- **QUESTIONS TO ANSWER**:
1) Print the article on peripheral artery disease from the words "A number of" down to the words "control the disease.".
2) Proceed with the article on peripheral artery disease, writing on from its final sentence.

- **PASSAGE SHOWN**:
By J. Manuel Cordova, M. D.t
Peripherical Vascular Disease
“The Phantom Killer”
In the previous article, I said: there are some risk factors around this disorder, Smoking is the greatest risk factor for developing Peripheral artery disease PAD. A half a pack a day habit can increase the risk by 30% to 50%. Those with a family history of the disease or who have high blood pressure or high cholesterol are also more likely to develop PAD. While it is most common among people over 50 and smokers, PAD can strike non-smokers and young adults as well.
A number of efforts are underway to raise awareness, and screen patients who are at risk and investigate the most cost- effective treatments, including exercise programs that have shown to help control the disease.

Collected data
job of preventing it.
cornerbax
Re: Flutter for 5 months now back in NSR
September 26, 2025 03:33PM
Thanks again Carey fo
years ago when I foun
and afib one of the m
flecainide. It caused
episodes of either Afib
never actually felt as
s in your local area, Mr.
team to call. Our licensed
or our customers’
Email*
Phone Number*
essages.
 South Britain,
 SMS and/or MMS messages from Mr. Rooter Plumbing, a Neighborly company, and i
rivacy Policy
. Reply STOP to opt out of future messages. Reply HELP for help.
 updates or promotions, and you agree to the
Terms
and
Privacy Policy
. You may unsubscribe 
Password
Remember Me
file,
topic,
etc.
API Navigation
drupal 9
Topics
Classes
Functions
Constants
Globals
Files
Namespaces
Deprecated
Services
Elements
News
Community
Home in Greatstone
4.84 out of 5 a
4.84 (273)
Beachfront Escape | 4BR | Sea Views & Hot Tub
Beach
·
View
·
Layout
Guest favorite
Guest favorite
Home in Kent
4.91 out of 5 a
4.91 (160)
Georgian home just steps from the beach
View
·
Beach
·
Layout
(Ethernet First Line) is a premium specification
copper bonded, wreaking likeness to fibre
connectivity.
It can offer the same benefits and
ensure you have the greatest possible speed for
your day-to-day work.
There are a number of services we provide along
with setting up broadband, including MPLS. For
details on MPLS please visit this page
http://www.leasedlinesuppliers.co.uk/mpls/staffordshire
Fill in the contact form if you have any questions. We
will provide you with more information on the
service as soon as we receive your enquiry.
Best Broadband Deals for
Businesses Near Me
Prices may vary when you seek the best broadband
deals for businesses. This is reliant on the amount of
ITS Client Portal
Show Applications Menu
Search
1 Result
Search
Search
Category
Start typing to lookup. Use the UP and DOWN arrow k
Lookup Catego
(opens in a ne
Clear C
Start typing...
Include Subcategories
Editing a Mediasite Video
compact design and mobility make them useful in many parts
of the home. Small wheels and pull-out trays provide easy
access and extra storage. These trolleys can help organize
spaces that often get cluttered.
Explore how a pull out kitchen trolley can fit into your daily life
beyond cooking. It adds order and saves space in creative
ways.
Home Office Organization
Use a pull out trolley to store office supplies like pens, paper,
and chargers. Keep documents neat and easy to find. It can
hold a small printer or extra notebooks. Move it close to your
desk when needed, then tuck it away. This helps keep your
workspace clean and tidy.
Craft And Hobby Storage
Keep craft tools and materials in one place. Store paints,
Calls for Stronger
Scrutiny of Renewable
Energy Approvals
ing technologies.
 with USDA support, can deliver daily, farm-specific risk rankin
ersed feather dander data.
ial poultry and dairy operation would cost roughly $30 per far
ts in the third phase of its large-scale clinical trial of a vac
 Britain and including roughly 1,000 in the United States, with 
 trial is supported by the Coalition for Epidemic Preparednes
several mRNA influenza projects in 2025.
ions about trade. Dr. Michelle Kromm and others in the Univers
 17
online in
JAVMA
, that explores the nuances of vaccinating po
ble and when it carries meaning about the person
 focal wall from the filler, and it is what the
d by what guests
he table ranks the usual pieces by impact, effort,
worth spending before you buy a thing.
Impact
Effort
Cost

- **ANSWERS TO EACH TASK**:
1)
A number of efforts are underway to raise awareness, and screen patients who are at risk and investigate the most cost- effective treatments, including exercise programs that have shown to help control the disease.

2)
Several researches and groups are lobbying the federal government to make a screening test for PAD more widely available. Actually, Medicare will cover it only for patients who already show symptoms of PAD. The Peripheral Artery Disease Coalition of more than 50 organizations endorses a specific test called ABI— Screening and is lobbying the Federal Preventive Services Task Force to review this Test (ABI) with the aim of getting it covered more widely by Medicare. About 10% of PAD patients have a severe form of leg pain, known as claudication. Caused by inadequate blood flow, it typically occurs while walking or climbing stairs and stops at rest. Half of the patients may have other leg symptoms such as heaviness, fatigue and cramps. The first line of treatment for PAD is daily exercise and a healthy diet. Medications are also often used, including statins to lower cholesterol, blood thinners, blood-pressure medications.
A growing number of patients are also getting invasive procedures such as angioplasty with stents. About 529,000 leg stents were placed last year in the US alone, up from 386,000 five years ago. There are, however, issues with using stents in the legs. Blockages in the legs tend to be longer and more spread out than those in coronary arteries. And stents in the legs may fail and require replacement. Bypass surgery similar to that performed on coronary arteries is also used in severe cases and can help avoid amputation, by using another vein or a synthetic graft to reroute blood around the diseased artery, but complications are more common than with coronary artery bypass.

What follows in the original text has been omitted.